Stored data entries:

──────────

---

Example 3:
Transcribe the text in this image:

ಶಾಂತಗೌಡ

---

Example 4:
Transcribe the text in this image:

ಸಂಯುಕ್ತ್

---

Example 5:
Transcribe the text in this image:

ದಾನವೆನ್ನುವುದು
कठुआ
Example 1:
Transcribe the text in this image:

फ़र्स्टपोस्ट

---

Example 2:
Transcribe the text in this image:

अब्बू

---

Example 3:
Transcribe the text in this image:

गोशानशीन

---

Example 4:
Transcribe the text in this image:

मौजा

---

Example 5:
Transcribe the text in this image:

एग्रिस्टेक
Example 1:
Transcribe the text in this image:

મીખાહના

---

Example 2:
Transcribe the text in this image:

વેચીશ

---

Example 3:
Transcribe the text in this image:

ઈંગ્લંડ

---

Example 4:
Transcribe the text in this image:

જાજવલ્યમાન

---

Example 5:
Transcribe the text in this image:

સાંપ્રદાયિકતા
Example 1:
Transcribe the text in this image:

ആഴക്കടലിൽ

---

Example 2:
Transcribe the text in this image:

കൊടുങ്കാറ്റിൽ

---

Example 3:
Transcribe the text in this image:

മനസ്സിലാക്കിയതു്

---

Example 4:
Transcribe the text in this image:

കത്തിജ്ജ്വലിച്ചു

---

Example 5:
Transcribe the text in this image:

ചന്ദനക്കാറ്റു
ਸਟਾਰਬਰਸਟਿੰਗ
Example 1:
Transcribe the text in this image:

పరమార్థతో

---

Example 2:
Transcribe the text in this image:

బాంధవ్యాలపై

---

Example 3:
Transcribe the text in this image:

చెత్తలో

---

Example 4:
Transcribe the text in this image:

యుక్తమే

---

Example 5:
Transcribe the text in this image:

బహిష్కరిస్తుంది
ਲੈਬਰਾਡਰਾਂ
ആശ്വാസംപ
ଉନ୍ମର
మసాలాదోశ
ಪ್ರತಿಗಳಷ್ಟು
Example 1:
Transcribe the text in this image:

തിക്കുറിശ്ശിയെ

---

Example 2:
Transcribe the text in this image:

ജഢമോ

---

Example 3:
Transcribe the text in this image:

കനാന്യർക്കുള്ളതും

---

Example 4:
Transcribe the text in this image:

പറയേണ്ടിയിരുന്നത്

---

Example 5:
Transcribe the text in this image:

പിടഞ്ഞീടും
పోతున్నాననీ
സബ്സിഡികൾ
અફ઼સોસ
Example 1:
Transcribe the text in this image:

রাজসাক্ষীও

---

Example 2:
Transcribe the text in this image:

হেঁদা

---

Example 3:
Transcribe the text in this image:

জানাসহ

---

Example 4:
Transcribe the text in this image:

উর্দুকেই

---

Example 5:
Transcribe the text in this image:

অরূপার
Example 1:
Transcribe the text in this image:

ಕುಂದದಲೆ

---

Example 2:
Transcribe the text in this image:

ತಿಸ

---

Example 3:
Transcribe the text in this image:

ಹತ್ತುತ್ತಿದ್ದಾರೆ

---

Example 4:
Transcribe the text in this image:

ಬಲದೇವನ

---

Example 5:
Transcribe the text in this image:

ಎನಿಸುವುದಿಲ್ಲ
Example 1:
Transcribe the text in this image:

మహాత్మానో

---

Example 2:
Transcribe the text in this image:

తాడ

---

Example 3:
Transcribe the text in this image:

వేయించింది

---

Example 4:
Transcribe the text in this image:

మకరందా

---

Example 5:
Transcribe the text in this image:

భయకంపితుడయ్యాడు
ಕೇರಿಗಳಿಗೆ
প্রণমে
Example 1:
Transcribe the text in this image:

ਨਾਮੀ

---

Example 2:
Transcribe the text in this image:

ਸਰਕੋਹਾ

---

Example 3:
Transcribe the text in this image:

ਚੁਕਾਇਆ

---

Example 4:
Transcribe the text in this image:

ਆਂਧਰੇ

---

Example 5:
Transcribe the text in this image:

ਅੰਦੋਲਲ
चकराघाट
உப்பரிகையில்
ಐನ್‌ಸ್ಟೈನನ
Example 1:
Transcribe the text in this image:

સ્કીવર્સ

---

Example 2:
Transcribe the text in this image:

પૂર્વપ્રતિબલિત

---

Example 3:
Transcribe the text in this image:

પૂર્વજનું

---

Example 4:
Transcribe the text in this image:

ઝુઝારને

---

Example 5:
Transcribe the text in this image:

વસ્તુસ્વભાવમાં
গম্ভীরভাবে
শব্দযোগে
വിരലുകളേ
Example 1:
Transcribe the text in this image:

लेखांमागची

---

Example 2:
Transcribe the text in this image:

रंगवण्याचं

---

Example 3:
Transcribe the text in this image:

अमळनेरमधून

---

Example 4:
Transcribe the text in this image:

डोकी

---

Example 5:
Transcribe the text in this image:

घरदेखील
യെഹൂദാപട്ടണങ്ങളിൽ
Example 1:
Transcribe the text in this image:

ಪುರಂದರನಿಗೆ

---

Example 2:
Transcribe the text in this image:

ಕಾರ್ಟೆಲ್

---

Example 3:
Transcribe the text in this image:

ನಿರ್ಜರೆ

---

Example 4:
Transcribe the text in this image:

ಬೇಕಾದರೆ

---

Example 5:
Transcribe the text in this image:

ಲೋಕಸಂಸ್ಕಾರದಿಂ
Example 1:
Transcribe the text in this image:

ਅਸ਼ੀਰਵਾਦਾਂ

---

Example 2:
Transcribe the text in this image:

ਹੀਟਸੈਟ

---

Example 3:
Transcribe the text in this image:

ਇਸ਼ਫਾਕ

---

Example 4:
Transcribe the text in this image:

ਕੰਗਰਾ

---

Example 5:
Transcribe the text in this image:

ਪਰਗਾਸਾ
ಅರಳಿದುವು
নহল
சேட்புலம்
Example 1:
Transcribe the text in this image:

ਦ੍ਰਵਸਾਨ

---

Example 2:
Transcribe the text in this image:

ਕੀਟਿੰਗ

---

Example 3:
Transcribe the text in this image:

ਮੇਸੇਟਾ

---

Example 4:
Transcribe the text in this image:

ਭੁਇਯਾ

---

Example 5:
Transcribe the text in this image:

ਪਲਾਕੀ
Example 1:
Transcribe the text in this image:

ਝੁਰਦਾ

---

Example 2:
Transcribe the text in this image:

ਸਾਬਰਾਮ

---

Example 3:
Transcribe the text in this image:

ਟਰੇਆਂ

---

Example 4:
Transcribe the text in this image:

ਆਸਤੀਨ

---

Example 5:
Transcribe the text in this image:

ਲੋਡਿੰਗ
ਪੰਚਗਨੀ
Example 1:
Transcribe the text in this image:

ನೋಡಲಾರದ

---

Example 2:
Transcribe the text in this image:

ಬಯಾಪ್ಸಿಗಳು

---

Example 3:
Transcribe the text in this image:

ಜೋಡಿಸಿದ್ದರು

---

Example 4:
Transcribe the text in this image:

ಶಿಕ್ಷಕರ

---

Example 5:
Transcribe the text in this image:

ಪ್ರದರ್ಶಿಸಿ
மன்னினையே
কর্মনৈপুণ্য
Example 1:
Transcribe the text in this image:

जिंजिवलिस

──────────

The data above, all of it, needs to be output exactly as written.

---

Example 3:
Transcribe the text in this image:

ಶಾಂತಗೌಡ

---

Example 4:
Transcribe the text in this image:

ಸಂಯುಕ್ತ್

---

Example 5:
Transcribe the text in this image:

ದಾನವೆನ್ನುವುದು
कठुआ
Example 1:
Transcribe the text in this image:

फ़र्स्टपोस्ट

---

Example 2:
Transcribe the text in this image:

अब्बू

---

Example 3:
Transcribe the text in this image:

गोशानशीन

---

Example 4:
Transcribe the text in this image:

मौजा

---

Example 5:
Transcribe the text in this image:

एग्रिस्टेक
Example 1:
Transcribe the text in this image:

મીખાહના

---

Example 2:
Transcribe the text in this image:

વેચીશ

---

Example 3:
Transcribe the text in this image:

ઈંગ્લંડ

---

Example 4:
Transcribe the text in this image:

જાજવલ્યમાન

---

Example 5:
Transcribe the text in this image:

સાંપ્રદાયિકતા
Example 1:
Transcribe the text in this image:

ആഴക്കടലിൽ

---

Example 2:
Transcribe the text in this image:

കൊടുങ്കാറ്റിൽ

---

Example 3:
Transcribe the text in this image:

മനസ്സിലാക്കിയതു്

---

Example 4:
Transcribe the text in this image:

കത്തിജ്ജ്വലിച്ചു

---

Example 5:
Transcribe the text in this image:

ചന്ദനക്കാറ്റു
ਸਟਾਰਬਰਸਟਿੰਗ
Example 1:
Transcribe the text in this image:

పరమార్థతో

---

Example 2:
Transcribe the text in this image:

బాంధవ్యాలపై

---

Example 3:
Transcribe the text in this image:

చెత్తలో

---

Example 4:
Transcribe the text in this image:

యుక్తమే

---

Example 5:
Transcribe the text in this image:

బహిష్కరిస్తుంది
ਲੈਬਰਾਡਰਾਂ
ആശ്വാസംപ
ଉନ୍ମର
మసాలాదోశ
ಪ್ರತಿಗಳಷ್ಟು
Example 1:
Transcribe the text in this image:

തിക്കുറിശ്ശിയെ

---

Example 2:
Transcribe the text in this image:

ജഢമോ

---

Example 3:
Transcribe the text in this image:

കനാന്യർക്കുള്ളതും

---

Example 4:
Transcribe the text in this image:

പറയേണ്ടിയിരുന്നത്

---

Example 5:
Transcribe the text in this image:

പിടഞ്ഞീടും
పోతున్నాననీ
സബ്സിഡികൾ
અફ઼સોસ
Example 1:
Transcribe the text in this image:

রাজসাক্ষীও

---

Example 2:
Transcribe the text in this image:

হেঁদা

---

Example 3:
Transcribe the text in this image:

জানাসহ

---

Example 4:
Transcribe the text in this image:

উর্দুকেই

---

Example 5:
Transcribe the text in this image:

অরূপার
Example 1:
Transcribe the text in this image:

ಕುಂದದಲೆ

---

Example 2:
Transcribe the text in this image:

ತಿಸ

---

Example 3:
Transcribe the text in this image:

ಹತ್ತುತ್ತಿದ್ದಾರೆ

---

Example 4:
Transcribe the text in this image:

ಬಲದೇವನ

---

Example 5:
Transcribe the text in this image:

ಎನಿಸುವುದಿಲ್ಲ
Example 1:
Transcribe the text in this image:

మహాత్మానో

---

Example 2:
Transcribe the text in this image:

తాడ

---

Example 3:
Transcribe the text in this image:

వేయించింది

---

Example 4:
Transcribe the text in this image:

మకరందా

---

Example 5:
Transcribe the text in this image:

భయకంపితుడయ్యాడు
ಕೇರಿಗಳಿಗೆ
প্রণমে
Example 1:
Transcribe the text in this image:

ਨਾਮੀ

---

Example 2:
Transcribe the text in this image:

ਸਰਕੋਹਾ

---

Example 3:
Transcribe the text in this image:

ਚੁਕਾਇਆ

---

Example 4:
Transcribe the text in this image:

ਆਂਧਰੇ

---

Example 5:
Transcribe the text in this image:

ਅੰਦੋਲਲ
चकराघाट
உப்பரிகையில்
ಐನ್‌ಸ್ಟೈನನ
Example 1:
Transcribe the text in this image:

સ્કીવર્સ

---

Example 2:
Transcribe the text in this image:

પૂર્વપ્રતિબલિત

---

Example 3:
Transcribe the text in this image:

પૂર્વજનું

---

Example 4:
Transcribe the text in this image:

ઝુઝારને

---

Example 5:
Transcribe the text in this image:

વસ્તુસ્વભાવમાં
গম্ভীরভাবে
শব্দযোগে
വിരലുകളേ
Example 1:
Transcribe the text in this image:

लेखांमागची

---

Example 2:
Transcribe the text in this image:

रंगवण्याचं

---

Example 3:
Transcribe the text in this image:

अमळनेरमधून

---

Example 4:
Transcribe the text in this image:

डोकी

---

Example 5:
Transcribe the text in this image:

घरदेखील
യെഹൂദാപട്ടണങ്ങളിൽ
Example 1:
Transcribe the text in this image:

ಪುರಂದರನಿಗೆ

---

Example 2:
Transcribe the text in this image:

ಕಾರ್ಟೆಲ್

---

Example 3:
Transcribe the text in this image:

ನಿರ್ಜರೆ

---

Example 4:
Transcribe the text in this image:

ಬೇಕಾದರೆ

---

Example 5:
Transcribe the text in this image:

ಲೋಕಸಂಸ್ಕಾರದಿಂ
Example 1:
Transcribe the text in this image:

ਅਸ਼ੀਰਵਾਦਾਂ

---

Example 2:
Transcribe the text in this image:

ਹੀਟਸੈਟ

---

Example 3:
Transcribe the text in this image:

ਇਸ਼ਫਾਕ

---

Example 4:
Transcribe the text in this image:

ਕੰਗਰਾ

---

Example 5:
Transcribe the text in this image:

ਪਰਗਾਸਾ
ಅರಳಿದುವು
নহল
சேட்புலம்
Example 1:
Transcribe the text in this image:

ਦ੍ਰਵਸਾਨ

---

Example 2:
Transcribe the text in this image:

ਕੀਟਿੰਗ

---

Example 3:
Transcribe the text in this image:

ਮੇਸੇਟਾ

---

Example 4:
Transcribe the text in this image:

ਭੁਇਯਾ

---

Example 5:
Transcribe the text in this image:

ਪਲਾਕੀ
Example 1:
Transcribe the text in this image:

ਝੁਰਦਾ

---

Example 2:
Transcribe the text in this image:

ਸਾਬਰਾਮ

---

Example 3:
Transcribe the text in this image:

ਟਰੇਆਂ

---

Example 4:
Transcribe the text in this image:

ਆਸਤੀਨ

---

Example 5:
Transcribe the text in this image:

ਲੋਡਿੰਗ
ਪੰਚਗਨੀ
Example 1:
Transcribe the text in this image:

ನೋಡಲಾರದ

---

Example 2:
Transcribe the text in this image:

ಬಯಾಪ್ಸಿಗಳು

---

Example 3:
Transcribe the text in this image:

ಜೋಡಿಸಿದ್ದರು

---

Example 4:
Transcribe the text in this image:

ಶಿಕ್ಷಕರ

---

Example 5:
Transcribe the text in this image:

ಪ್ರದರ್ಶಿಸಿ
மன்னினையே
কর্মনৈপুণ্য
Example 1:
Transcribe the text in this image:

जिंजिवलिस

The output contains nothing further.